Gunst der Stunde genutzt

Begrüßt worden war die Heimat-Ministerin von Keldenichs Ortsvorsteher Dr. Arno Lehmkühler. Der nutzte gleich die Gunst der Stunde und stellte dem Gast ein Konzept für die Sanierung der Gaststätte „Bei Kathi“ vor, die die „letzte Versammlungsstätte in Keldenich“ und ein „zentraler, sozialer und kultureller Treffpunkt“ für die 17 Vereine im 850-Seelen-Dorf sei. Die heutige Betreiberfamilie habe das Gebäude 1937 erworben. Wirtin Kathi Wassong wolle aber nun mit 74 Jahren einen Schlussstrich ziehen, wodurch der Kneipe die Schließung droht.

Aus diesem Grund würde der Verein Keldenicher Dorfgemeinschaft die Gaststätte gerne erwerben und daraus ein multifunktionales Dorfgemeinschaftshaus mit Gaststätte, Saal und Kegelbahn entwickeln. Doch die Kosten seien für einen erst vor vier Jahren gegründeten Verein (dem mittlerweile jeder vierte Keldenicher angehört) nicht zu stemmen. Allein der Erwerb des Gebäudes schlägt mit 200.000 Euro zu Buche. Hinzu kommen Modernisierungskosten von rund 60.000 Euro – und nur die könnten auch zu 65 Prozent gefördert werden. Die 42.500 Euro vom Land entsprächen dann aber nur 16 Prozent der Gesamtinvestition.

Zahlreiche Vereinsvertreter aus Sistig, Sötenich und Keldenich waren zum Besuch der Ministerin erschienen und saßen Corona-bedingt in gebührendem Abstand voneinander im Saal der Gaststätte „Bei Kathi“. Foto: Thomas Schmitz/pp/Agentur ProfiPress

Für Dr. Lehmkühler ergibt sich ein „Förderdilemma“. Ein Neubau würde zu 90 Prozent gefördert, würde aber das Land deutlich teurer zu stehen kommen als die Förderung eines Immobilienerwerbs. „Wir haben ja mitbekommen, dass Sie kreativ sind“, richtete er sich direkt an Ina Scharrenbach.

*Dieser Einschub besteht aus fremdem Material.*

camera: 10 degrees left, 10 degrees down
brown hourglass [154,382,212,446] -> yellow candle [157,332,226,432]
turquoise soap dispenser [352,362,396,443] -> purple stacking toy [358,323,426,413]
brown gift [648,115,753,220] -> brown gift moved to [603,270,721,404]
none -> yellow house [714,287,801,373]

Bürgermeister Hermann-Josef Esser hatte bereits im Vorfeld an die Ministerin geschrieben, dass er sie bitte, die Förderrichtlinien für das Dorferneuerungsprogramm diesbezüglich zu überdenken. Die Gemeinde würde den Kauf der Immobilie zu 50 Prozent unterstützen – aber 100.000 Euro seien für Kall gerade in Zeiten von Corona auch nicht so einfach aufzubringen. „Wir sind dankbar für Hinweise, wie wir das anders machen können“, sagte Esser.

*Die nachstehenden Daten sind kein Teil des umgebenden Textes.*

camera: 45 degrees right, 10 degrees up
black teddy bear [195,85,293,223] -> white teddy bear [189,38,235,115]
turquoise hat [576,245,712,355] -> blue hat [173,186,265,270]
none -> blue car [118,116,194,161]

Zum Abschluss überreichte er der Ministerin einen Korb mit Äpfeln in Anlehnung an die Geschichte des heiligen Hermann-Josef von Steinfeld, der als „Apfelheiliger“ bezeichnet wird, weil er einst einem Standbild der Maria einen Apfel als Geschenk dargelegt habe und so eine mystische Vermählung mit der Gottesmutter einging.